Come dicevo con l’autore di questo disco pochi giorni orsono è una vera iattura che, da troppi anni a questa parte, una fulgida realtà dell’estate italiana come il festivalbar abbia chiuso i battenti lasciando noi, estimatori del sublime, orfani di una kermesse la cui importanza sarebbe limitante definire fondamentale.
Ovviamente se ne parlava in quanto Maximilian in tale contesto ci sarebbe stato davvero bene portando tra le genti abbronzate di sole e fandonie i suoi pezzi disimpegnati e di facile fruibilità.

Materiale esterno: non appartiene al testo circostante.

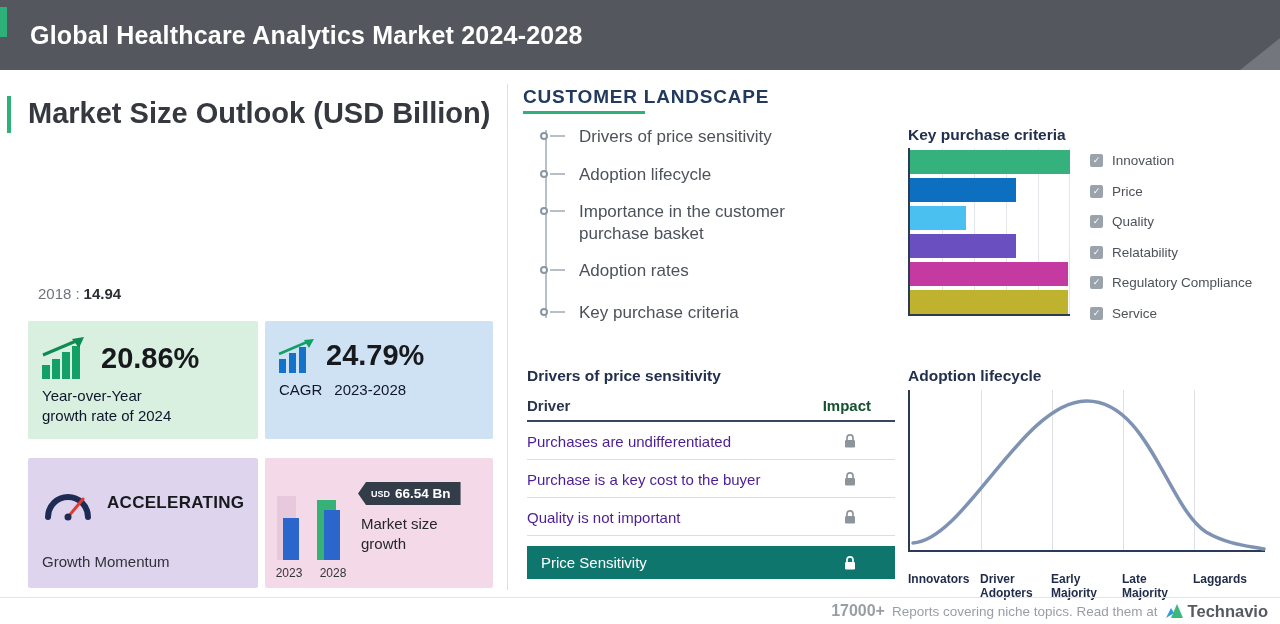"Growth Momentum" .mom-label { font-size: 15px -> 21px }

Tieni duro e non ti abbattere fratello di troppe battaglie perse il passo verso il successo di massa è solo rimandato.
E come potrebbero non dischiudersi le porte della popolarità verso chi apre il proprio album con un omaggio – riuscitissimo – allo spaghetti western riprendendo un pezzo datato 1966?
Ma mica finisce qui, Trait of Tears va a battere i sentieri scoscesi del Nick Cave più desolato ed apocalittico, Blue Train mi ha ricordato un disco che tutti avranno dimenticato a parte io e l’autore vale a dire quello di Roger Manning targato 1988, sia in quelle canzoni che in quelle ivi contenute si dimostra infatti come si possa essere menestrelli senza risultare stantii e stereotipati.
Downtown Blues è il mio brano preferito del lotto, è blues con l’intensità ed il feeling dei quali necessito con quel quid che fa davvero la differenza, Glass of Beer in fondo è il pezzo più fruibile del disco, fila via come una partita in trincea del mio Genoa in trasferta, chiude il tutto Cielo Latino il cui ascolto fa scivolare in uno splendido stato di oblio e dolce disperazione dai quali non si vuole (non si riesce?) a rialzarsi.
Siete pronti per far trasportare la vostra anima verso la fine oscura della strada? Ok, ho citato Van Morrison che il dio dei perdenti mi perdoni, o che almeno chiuda un occhio. L’estate sta finendo un’anno se ne va io sono ancora solo non è una novità.
Così almeno non venite a dirmi che ho soli riferimenti colti con i quali riempirmi la bocca.